Configuration Versus Customization
When it comes to PLM, many vendors discuss configuration or customization. Many believe these approaches are the same. However, is configuration different than customization, and which approach is right for you?
For example, Arena’s cloud product lifecycle management (PLM) and quality management system (QMS) solution is a product that can be easily configured without the need to do customization of coding.
On-premises PLM vendors often allow customers to customize their software code. This can result in changes that are outside of defined best practices. Arena, on the other hand, is designed to be configured and deployed fast providing teams and supply chains with a business-ready application.
Why is configuration better than customization?
Here’s a four-word answer that might surprise you: total cost of ownership (TCO).
Customers that crave customization forget to consider the total cost of ownership of their on-premise investment, including hardware, network, backup, and development systems. The TCO includes the cost of human capital, such as project management, database, server, firewall, security, backup, and help desk resources—not to mention the overtime pay for weekend work to install emergency hotfixes, hardware repairs, or security issues.
According to Graphite Systems, Arena’s cloud-based solution eliminated 90% of product errors, saved an estimated $500,000 annually by removing costly on-premise IT management, and reduced time to market by 25%.
On-premise vendors, on the other hand, promote the idea that you can customize and code your application to give you everything you ever wanted. But, they failed to point out the high costs and impact that can lead you to a dead-end when it comes time to upgrade to the latest version of the software. Arena surveyed over 20 former on-premise solution customers that had replaced their on-premises PLM solutions with our cloud solution. Only two customers had attempted to customize their applications. And the ones that did were unhappy because once they had customized the system to the point where they were locked into that version and could no longer upgrade. If they wanted the new upgrade, they would have to rip out the old software and rebuild it from scratch with the new software.
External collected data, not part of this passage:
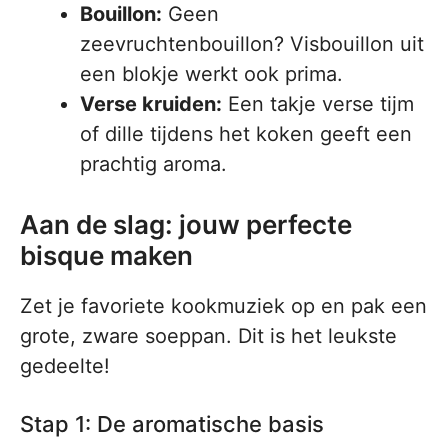
Bouillon:
Geen
zeevruchtenbouillon? Visbouillon uit
een blokje werkt ook prima.
Verse kruiden:
Een takje verse tijm
of dille tijdens het koken geeft een
prachtig aroma.
Aan de slag: jouw perfecte
bisque maken
Zet je favoriete kookmuziek op en pak een
grote, zware soeppan. Dit is het leukste
gedeelte!
Stap 1: De aromatische basis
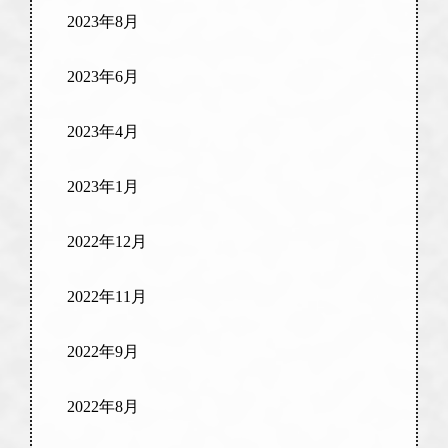
2023年8月
2023年6月
2023年4月
2023年1月
2022年12月
2022年11月
2022年9月
2022年8月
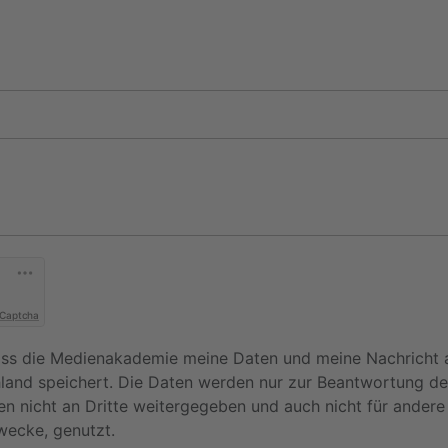
 Captcha
dass die Medienakademie meine Daten und meine Nachricht 
hland speichert. Die Daten werden nur zur Beantwortung de
en nicht an Dritte weitergegeben und auch nicht für ander
wecke, genutzt.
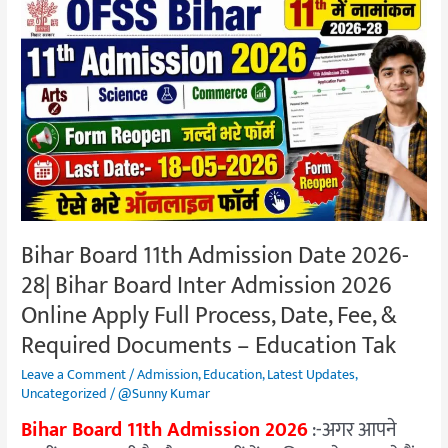
Bihar
Board
11th
Admission
Date
2026-
28|
Bihar
Board
Inter
Bihar Board 11th Admission Date 2026-
Admission
28| Bihar Board Inter Admission 2026
2026
Online
Online Apply Full Process, Date, Fee, &
Apply
Required Documents – Education Tak
Full
Leave a Comment
/
Admission
,
Education
,
Latest Updates
,
Process,
Uncategorized
/
@Sunny Kumar
Date,
Bihar Board 11th Admission 2026
:-अगर आपने
Fee,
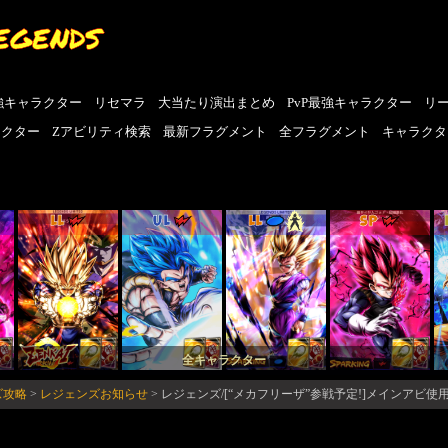
EGENDS
強キャラクター
リセマラ
大当たり演出まとめ
PvP最強キャラクター
リ
ラクター
Zアビリティ検索
最新フラグメント
全フラグメント
キャラクタ
LL
UL
LL
SP
全キャラクター
ズ攻略
>
レジェンズお知らせ
>
レジェンズ/[“メカフリーザ”参戦予定!]メインアビ使用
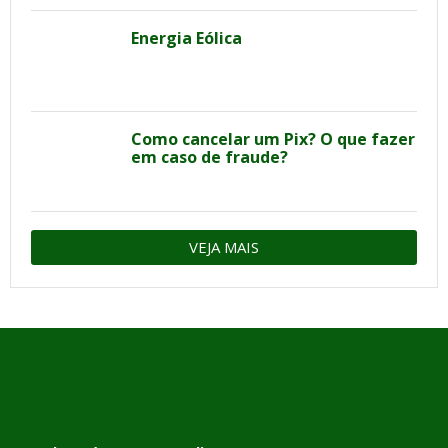
Energia Eólica
Como cancelar um Pix? O que fazer
em caso de fraude?
VEJA MAIS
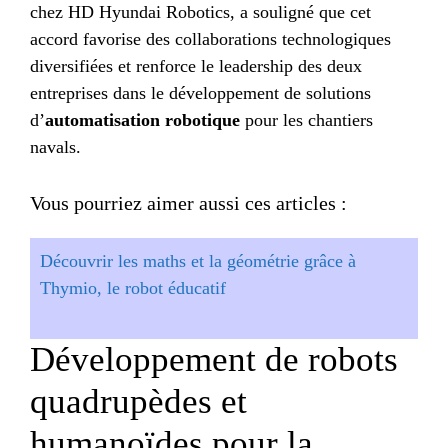
chez HD Hyundai Robotics, a souligné que cet
accord favorise des collaborations technologiques
diversifiées et renforce le leadership des deux
entreprises dans le développement de solutions
d’
automatisation robotique
pour les chantiers
navals.
Vous pourriez aimer aussi ces articles :
Découvrir les maths et la géométrie grâce à
Thymio, le robot éducatif
Développement de robots
quadrupèdes et
humanoïdes pour la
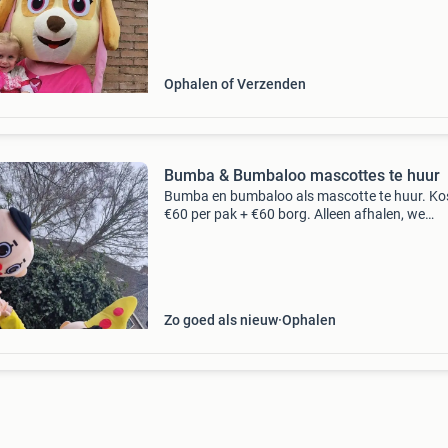
mascottes! ✨ Met of zonder acteur mogelijk 
vol magie, plez
Ophalen of Verzenden
Bumba & Bumbaloo mascottes te huur
Bumba en bumbaloo als mascotte te huur. Ko
€60 per pak + €60 borg. Alleen afhalen, we
verzenden niet.
Zo goed als nieuw
Ophalen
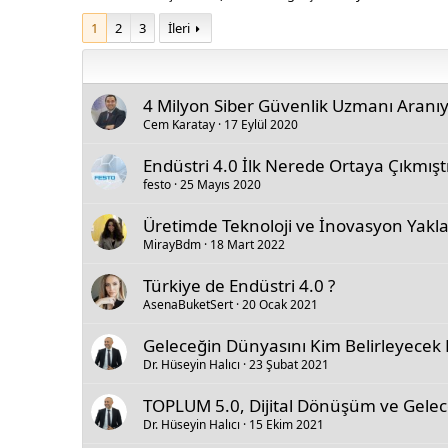
1
2
3
İleri
4 Milyon Siber Güvenlik Uzmanı Aranıyo
Cem Karatay
17 Eylül 2020
Endüstri 4.0 İlk Nerede Ortaya Çıkmışt
festo
25 Mayıs 2020
Üretimde Teknoloji ve İnovasyon Yakl
MirayBdm
18 Mart 2022
Türkiye de Endüstri 4.0 ?
AsenaBuketSert
20 Ocak 2021
Geleceğin Dünyasını Kim Belirleyecek
Dr. Hüseyin Halıcı
23 Şubat 2021
TOPLUM 5.0, Dijital Dönüşüm ve Gele
Dr. Hüseyin Halıcı
15 Ekim 2021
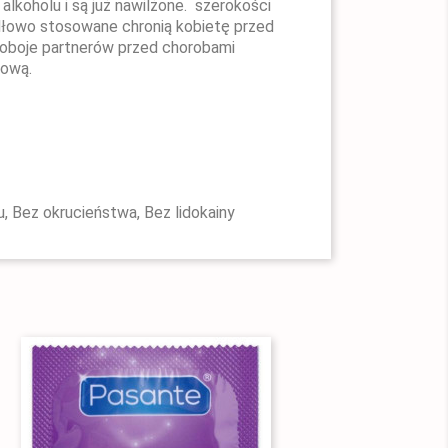
 alkoholu i są już nawilżone. szerokości
dłowo stosowane chronią kobietę przed
ą oboje partnerów przed chorobami
iową.
, Bez okrucieństwa, Bez lidokainy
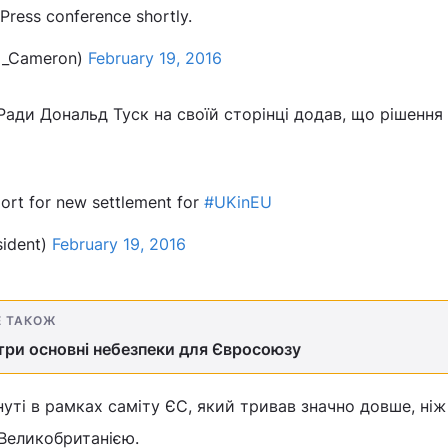
Press conference shortly.
d_Cameron)
February 19, 2016
ади Дональд Туск на своїй сторінці додав, що рішення
ort for new settlement for
#UKinEU
ident)
February 19, 2016
Е ТАКОЖ
 три основні небезпеки для Євросоюзу
уті в рамках саміту ЄС, який тривав значно довше, ніж 
 Великобританією.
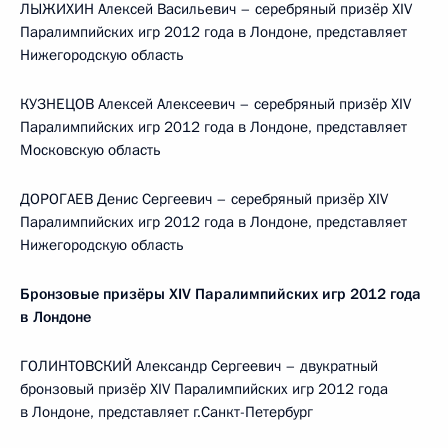
ЛЫЖИХИН Алексей Васильевич – серебряный призёр XIV
Паралимпийских игр 2012 года в Лондоне, представляет
Нижегородскую область
КУЗНЕЦОВ Алексей Алексеевич – серебряный призёр XIV
Паралимпийских игр 2012 года в Лондоне, представляет
Московскую область
ДОРОГАЕВ Денис Сергеевич – серебряный призёр XIV
Паралимпийских игр 2012 года в Лондоне, представляет
Нижегородскую область
Бронзовые призёры XIV Паралимпийских игр 2012 года
в Лондоне
ГОЛИНТОВСКИЙ Александр Сергеевич – двукратный
бронзовый призёр XIV Паралимпийских игр 2012 года
в Лондоне, представляет г.Санкт-Петербург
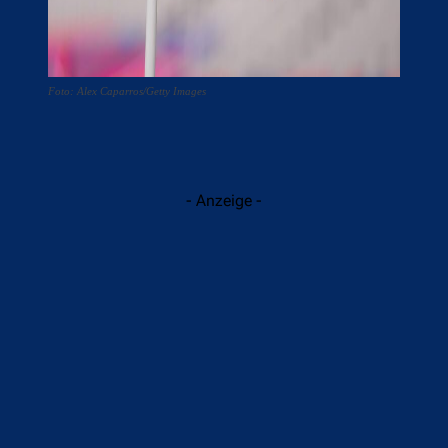
Foto: Alex Caparros/Getty Images
- Anzeige -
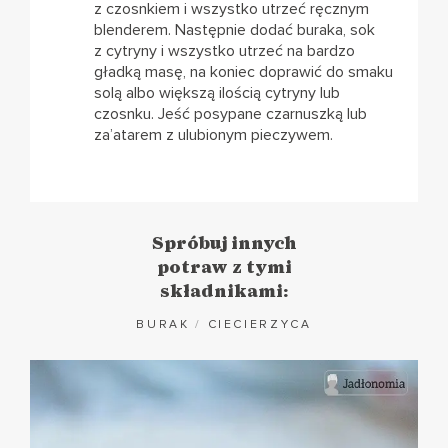
z czosnkiem i wszystko utrzeć ręcznym
blenderem. Następnie dodać buraka, sok
z cytryny i wszystko utrzeć na bardzo
gładką masę, na koniec doprawić do smaku
solą albo większą ilością cytryny lub
czosnku. Jeść posypane czarnuszką lub
za’atarem z ulubionym pieczywem.
Spróbuj innych
potraw z tymi
składnikami:
BURAK
/
CIECIERZYCA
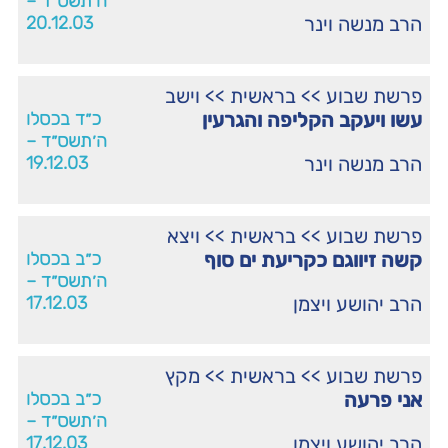
ה׳תשס״ד –
הרב מנשה וינר
20.12.03
פרשת שבוע
>>
בראשית
>>
וישב
עשו ויעקב הקליפה והגרעין
כ״ד בכסלו
ה׳תשס״ד –
הרב מנשה וינר
19.12.03
פרשת שבוע
>>
בראשית
>>
ויצא
קשה זיווגם כקריעת ים סוף
כ״ב בכסלו
ה׳תשס״ד –
הרב יהושע ויצמן
17.12.03
פרשת שבוע
>>
בראשית
>>
מקץ
אני פרעה
כ״ב בכסלו
ה׳תשס״ד –
הרב יהושע ויצמן
17.12.03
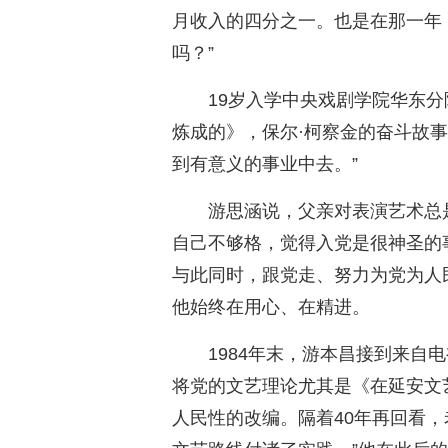
月收入的四分之一。也是在那一年
吗？”
19岁入学中央戏剧学院华东
炼成的》，保尔·柯察金的奋斗故
到有意义的事业中去。”
游思涵说，父亲对表演艺术总
自己不够格，觉得入党是很神圣的
与此同时，跟党走、努力为党为人
他始终在用心、在精进。
1984年末，游本昌接到来自
将党的文艺理论尤其是《在延安文
人民性的改编。隔着40年再回看，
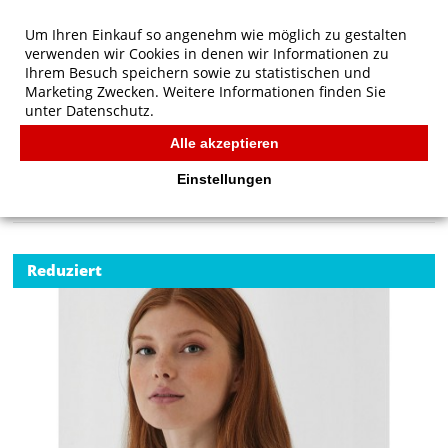
Um Ihren Einkauf so angenehm wie möglich zu gestalten
verwenden wir Cookies in denen wir Informationen zu
Ihrem Besuch speichern sowie zu statistischen und
Marketing Zwecken. Weitere Informationen finden Sie
unter
Datenschutz.
Alle akzeptieren
Start
/
B&C ID.001 LSL /women Polo
POLOS
Einstellungen
Reduziert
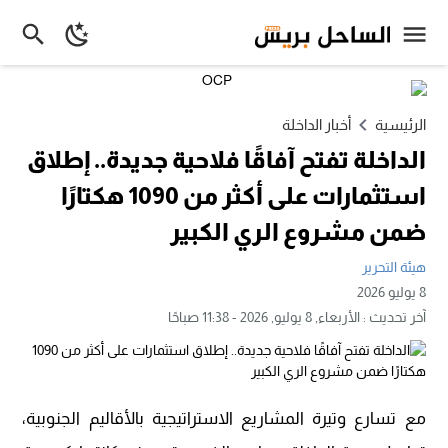
الرئيسية
أخبار الداخلة
الداخلة تفتح آفاقًا فلاحية جديدة.. إطلاق
استثمارات على أكثر من 1090 هكتارًا
ضمن مشروع الري الكبير
هيئة التحرير
8 يوليو 2026
آخر تحديث :
الأربعاء, 8 يوليو, 2026 - 11:38 صباحًا
مع تسارع وتيرة المشاريع الاستراتيجية بالأقاليم الجنوبية،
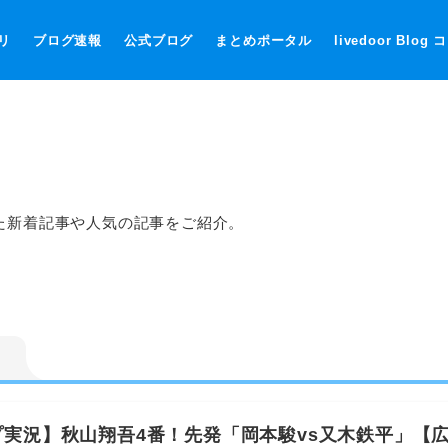
リ
ブログ速報
公式ブログ
まとめポータル
livedoor Blog
た新着記事や人気の記事をご紹介。
実況】秋山翔吾4番！先発「岡本駿vs又木鉄平」【広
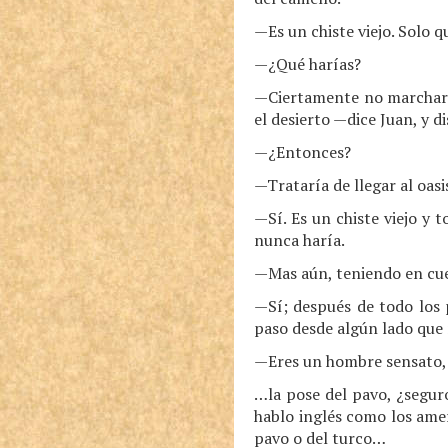
—Es un chiste viejo. Solo 
—¿Qué harías?
—Ciertamente no marcharía h
el desierto —dice Juan, y d
—¿Entonces?
—Trataría de llegar al oasi
—Sí. Es un chiste viejo y
nunca haría.
—Mas aún, teniendo en cuen
—Sí; después de todo los 
paso desde algún lado que n
—Eres un hombre sensato,
…la pose del pavo, ¿seguro
hablo inglés como los amer
pavo o del turco…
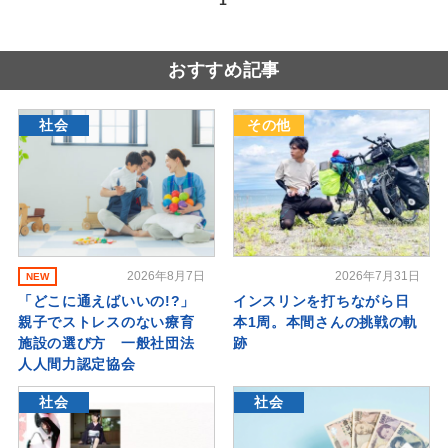
1
おすすめ記事
社会
その他
2026年8月7日
2026年7月31日
NEW
「どこに通えばいいの!?」
インスリンを打ちながら日
親子でストレスのない療育
本1周。本間さんの挑戦の軌
施設の選び方 一般社団法
跡
人人間力認定協会
社会
社会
On-premises software models continue to plague customers who want to take advantage of upgrades while avoiding security and firewall issues. Many companies that believe they want the ability to customize soon realize the very real additional time, energy, and expense to make that happen for very little payoff.
The cloud makes a big difference. You’re never going to be rev-locked, in fact, you’re always going to benefit from the new features as they come. With each release, the customer gains the newest features and functionality.